(Records provided)
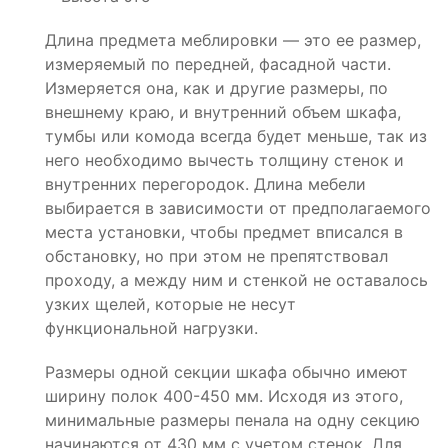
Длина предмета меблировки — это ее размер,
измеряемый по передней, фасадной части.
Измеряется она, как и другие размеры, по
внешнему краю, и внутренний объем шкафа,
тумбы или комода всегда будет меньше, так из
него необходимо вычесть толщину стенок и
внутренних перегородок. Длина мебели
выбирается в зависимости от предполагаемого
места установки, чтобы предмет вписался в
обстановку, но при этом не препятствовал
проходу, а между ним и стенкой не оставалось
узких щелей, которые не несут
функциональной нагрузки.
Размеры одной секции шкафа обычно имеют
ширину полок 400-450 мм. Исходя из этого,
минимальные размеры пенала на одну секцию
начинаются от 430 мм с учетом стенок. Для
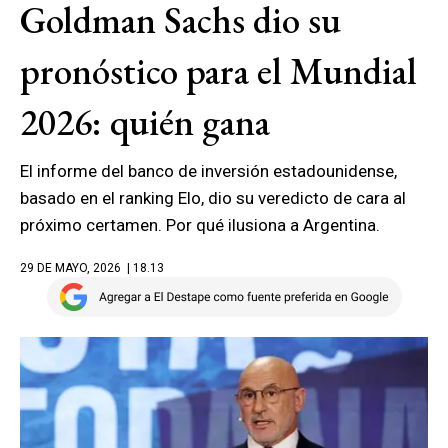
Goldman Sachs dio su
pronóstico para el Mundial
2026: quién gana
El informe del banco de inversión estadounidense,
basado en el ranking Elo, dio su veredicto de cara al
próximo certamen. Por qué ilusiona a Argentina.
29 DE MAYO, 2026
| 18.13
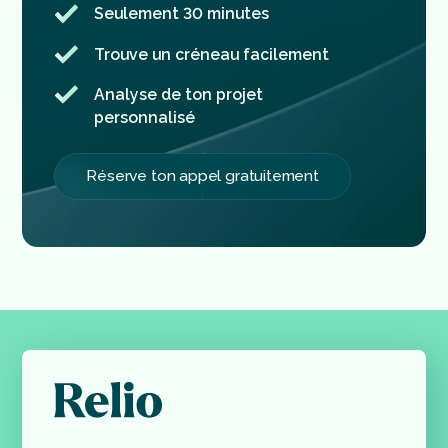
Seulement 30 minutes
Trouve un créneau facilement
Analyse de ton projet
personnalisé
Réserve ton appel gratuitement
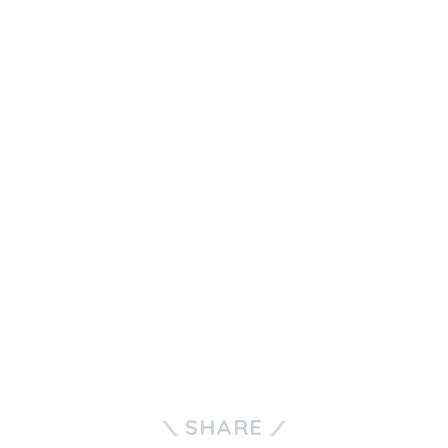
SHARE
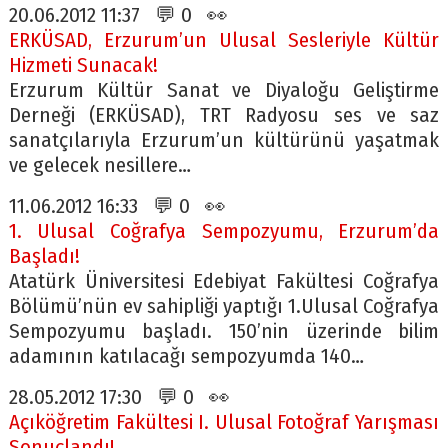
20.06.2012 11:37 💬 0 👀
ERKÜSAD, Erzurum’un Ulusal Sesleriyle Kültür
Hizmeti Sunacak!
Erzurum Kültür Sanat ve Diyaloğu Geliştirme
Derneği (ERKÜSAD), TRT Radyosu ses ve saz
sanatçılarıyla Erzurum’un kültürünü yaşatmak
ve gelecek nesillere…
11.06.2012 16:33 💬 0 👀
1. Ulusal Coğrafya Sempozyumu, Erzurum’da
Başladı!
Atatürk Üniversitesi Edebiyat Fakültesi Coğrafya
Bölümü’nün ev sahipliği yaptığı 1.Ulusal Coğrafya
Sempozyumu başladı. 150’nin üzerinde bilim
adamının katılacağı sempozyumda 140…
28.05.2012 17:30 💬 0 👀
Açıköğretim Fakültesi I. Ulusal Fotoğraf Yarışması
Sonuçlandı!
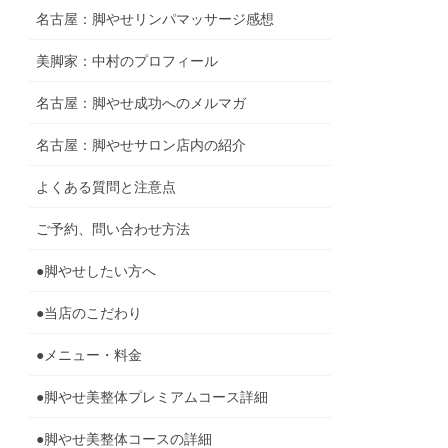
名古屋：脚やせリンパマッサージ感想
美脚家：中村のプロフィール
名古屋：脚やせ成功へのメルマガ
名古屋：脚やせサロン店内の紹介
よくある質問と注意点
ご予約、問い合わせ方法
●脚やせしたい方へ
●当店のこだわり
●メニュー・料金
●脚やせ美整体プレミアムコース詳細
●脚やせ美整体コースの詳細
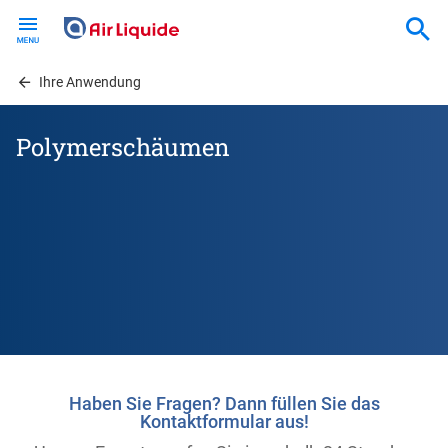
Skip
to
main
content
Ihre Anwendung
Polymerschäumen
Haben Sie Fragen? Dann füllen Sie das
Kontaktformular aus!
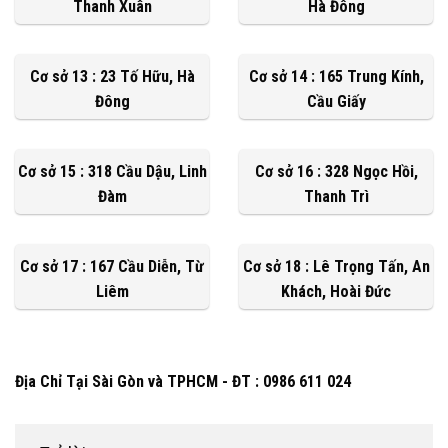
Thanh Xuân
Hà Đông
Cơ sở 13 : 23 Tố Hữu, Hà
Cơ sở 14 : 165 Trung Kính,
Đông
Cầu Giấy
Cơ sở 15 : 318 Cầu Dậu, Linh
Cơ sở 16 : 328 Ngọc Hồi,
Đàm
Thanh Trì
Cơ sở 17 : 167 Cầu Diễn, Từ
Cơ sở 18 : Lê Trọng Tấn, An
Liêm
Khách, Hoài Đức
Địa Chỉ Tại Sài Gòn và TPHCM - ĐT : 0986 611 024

(Task requirements) The entries above should be given again exactly, minus any pictures.

(Answer)
Длина предмета меблировки — это ее размер,
измеряемый по передней, фасадной части.
Измеряется она, как и другие размеры, по
внешнему краю, и внутренний объем шкафа,
тумбы или комода всегда будет меньше, так из
него необходимо вычесть толщину стенок и
внутренних перегородок. Длина мебели
выбирается в зависимости от предполагаемого
места установки, чтобы предмет вписался в
обстановку, но при этом не препятствовал
проходу, а между ним и стенкой не оставалось
узких щелей, которые не несут
функциональной нагрузки.
Размеры одной секции шкафа обычно имеют
ширину полок 400-450 мм. Исходя из этого,
минимальные размеры пенала на одну секцию
начинаются от 430 мм с учетом стенок. Для
Goldman Sachs dio su
pronóstico para el Mundial
2026: quién gana
El informe del banco de inversión estadounidense,
basado en el ranking Elo, dio su veredicto de cara al
próximo certamen. Por qué ilusiona a Argentina.
29 DE MAYO, 2026
| 18.13
Seulement 30 minutes
Trouve un créneau facilement
Analyse de ton projet
personnalisé
Réserve ton appel gratuitement
SHARE
20.06.2012 11:37 💬 0 👀
ERKÜSAD, Erzurum’un Ulusal Sesleriyle Kültür
Hizmeti Sunacak!
Erzurum Kültür Sanat ve Diyaloğu Geliştirme
Derneği (ERKÜSAD), TRT Radyosu ses ve saz
sanatçılarıyla Erzurum’un kültürünü yaşatmak
ve gelecek nesillere…
11.06.2012 16:33 💬 0 👀
1. Ulusal Coğrafya Sempozyumu, Erzurum’da
Başladı!
Atatürk Üniversitesi Edebiyat Fakültesi Coğrafya
Bölümü’nün ev sahipliği yaptığı 1.Ulusal Coğrafya
Sempozyumu başladı. 150’nin üzerinde bilim
adamının katılacağı sempozyumda 140…
28.05.2012 17:30 💬 0 👀
Açıköğretim Fakültesi I. Ulusal Fotoğraf Yarışması
Sonuçlandı!
名古屋：脚やせリンパマッサージ感想
美脚家：中村のプロフィール
名古屋：脚やせ成功へのメルマガ
名古屋：脚やせサロン店内の紹介
よくある質問と注意点
ご予約、問い合わせ方法
●脚やせしたい方へ
●当店のこだわり
●メニュー・料金
●脚やせ美整体プレミアムコース詳細
●脚やせ美整体コースの詳細
Skip
to
main
content
Ihre Anwendung
Polymerschäumen
Haben Sie Fragen? Dann füllen Sie das
Kontaktformular aus!
Thanh Xuân
Hà Đông
Cơ sở 13 : 23 Tố Hữu, Hà
Cơ sở 14 : 165 Trung Kính,
Đông
Cầu Giấy
Cơ sở 15 : 318 Cầu Dậu, Linh
Cơ sở 16 : 328 Ngọc Hồi,
Đàm
Thanh Trì
Cơ sở 17 : 167 Cầu Diễn, Từ
Cơ sở 18 : Lê Trọng Tấn, An
Liêm
Khách, Hoài Đức
Địa Chỉ Tại Sài Gòn và TPHCM - ĐT : 0986 611 024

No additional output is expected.